Me atreví. Con decisión la tomé de la mano y otra vez emprendimos el camino hacia la improvisada pista de baile. «Detén la noche», cantaban los 007 plagiando a Johnny Hallyday, y eso era lo que deseaba yo en esos momentos: que se detuviera el tiempo mientras tenía entre mis brazos, aunque a distancia prudencial, a Claudia. Canción mentirosa: la promesa de eternidad duró apenas 3 escasos minutos. Pero comprendí que algo estaba comenzando a suceder entre nosotros.

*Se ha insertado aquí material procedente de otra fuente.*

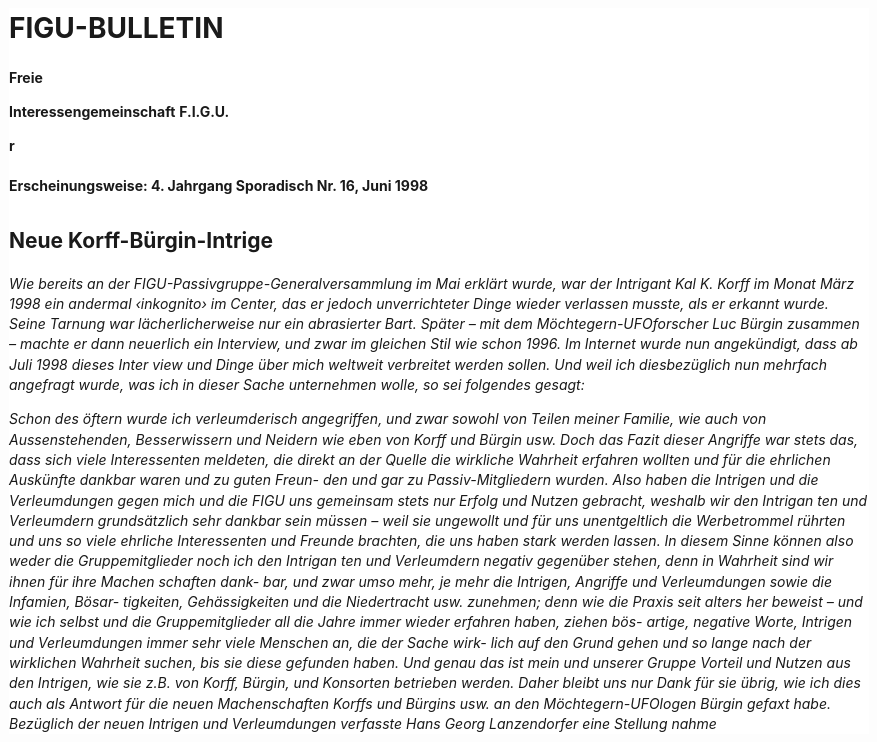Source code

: # FIGU-BULLETIN

**Freie**

**Interessengemeinschaft**
**F.I.G.U.**

**r**

#### Erscheinungsweise: 4. Jahrgang Sporadisch Nr. 16, Juni 1998

## Neue Korff-Bürgin-Intrige
_Wie bereits an der FIGU-Passivgruppe-Generalversammlung im Mai erklärt wurde, war der Intrigant Kal_
_K. Korff im Monat März 1998 ein andermal ‹inkognito› im Center, das er jedoch unverrichteter Dinge_
_wieder verlassen musste, als er erkannt wurde. Seine Tarnung war lächerlicherweise nur ein abrasierter_
_Bart. Später – mit dem Möchtegern-UFOforscher Luc Bürgin zusammen – machte er dann neuerlich ein_
_Interview, und zwar im gleichen Stil wie schon 1996. Im Internet wurde nun angekündigt, dass ab Juli_
_1998 dieses Inter view und Dinge über mich weltweit verbreitet werden sollen. Und weil ich diesbezüglich_
_nun mehrfach angefragt wurde, was ich in dieser Sache unternehmen wolle, so sei folgendes gesagt:_

_Schon des öftern wurde ich verleumderisch angegriffen, und zwar sowohl von Teilen meiner Familie, wie_
_auch von Aussenstehenden, Besserwissern und Neidern wie eben von Korff und Bürgin usw. Doch das_
_Fazit dieser Angriffe war stets das, dass sich viele Interessenten meldeten, die direkt an der Quelle die_
_wirkliche Wahrheit erfahren wollten und für die ehrlichen Auskünfte dankbar waren und zu guten Freun-_
_den und gar zu Passiv-Mitgliedern wurden. Also haben die Intrigen und die Verleumdungen gegen mich_
_und die_ _FIGU uns gemeinsam stets nur Erfolg und Nutzen gebracht, weshalb wir den Intrigan ten und_
_Verleumdern grundsätzlich sehr dankbar sein müssen – weil sie ungewollt und für uns unentgeltlich die_
_Werbetrommel rührten und uns so viele ehrliche Interessenten und Freunde brachten, die uns haben stark_
_werden lassen. In diesem Sinne können also weder die Gruppemitglieder noch ich den Intrigan ten und_
_Verleumdern negativ gegenüber stehen, denn in Wahrheit sind wir ihnen für ihre Machen schaften dank-_
_bar, und zwar umso mehr, je mehr die Intrigen, Angriffe und Verleumdungen sowie die Infamien, Bösar-_
_tigkeiten, Gehässigkeiten und die Niedertracht usw. zunehmen; denn wie die Praxis seit alters her beweist_
_– und wie ich selbst und die Gruppemitglieder all die Jahre immer wieder erfahren haben, ziehen bös-_
_artige, negative Worte, Intrigen und Verleumdungen immer sehr viele Menschen an, die der Sache wirk-_
_lich auf den Grund gehen und so lange nach der wirklichen Wahrheit suchen, bis sie diese gefunden_
_haben. Und genau das ist mein und unserer Gruppe Vorteil und Nutzen aus den Intrigen, wie sie z.B. von_
_Korff, Bürgin, und Konsorten betrieben werden. Daher bleibt uns nur Dank für sie übrig, wie ich dies auch_
_als Antwort für die neuen Machenschaften Korffs und Bürgins usw. an den Möchtegern-UFOlogen Bürgin_
_gefaxt habe._
_Bezüglich der neuen Intrigen und Verleumdungen verfasste Hans Georg Lanzendorfer eine Stellung nahme_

Salimos de la casa de mutuo y tácito acuerdo, tomados de la mano, y vagamos un poco por las estrechas calles aledañas. Conversamos como nunca lo había hecho con persona alguna. Nuestra escasa biografía fue el tema primordial de conversación, así como los planes para el futuro. Claudia también era de la capital, y vivía en casa de unos familiares; traté de establecer algún vínculo previo entre nosotros, pero en ese momento no me fue posible: a pesar de lo que dicen, que el mundo es un pañuelo, en la práctica nuestras vidas previas habían sido bastante lejanas. Ella estudiaba medicina, y soñaba con ser cirujano cardiovascular; las hazañas de Christian Barnard comenzaban a ser noticia y el tema de transplantar corazones la cautivaba. Estaba también en el primer año de la carrera, y los gruesos tomos de anatomía consumían sus días y sus noches. Al escuchar sus aspiraciones, las mías me parecieron insulsas: hasta ese momento pensaba en ser ingeniero civil, para construir casas y edificios, así que decidí colorear la verdad y mentí de manera deliberada : ¿Yo? Ayudar al saneamiento ambiental, diseñando represas para hacer llegar agua potable hasta los más remotos rincones del país. Eso no pareció impresionarla, pues nada comentó al respecto. Siguió hablando de su pasión, y yo escuchaba embelesado sus palabras. Ya era un hecho: me estaba enamorando, con el amor violento e ingenuo de la adolescencia. En una esquina no pude más y la besé desaforadamente, quitándole el aliento. Beso que fue correspondido con creces.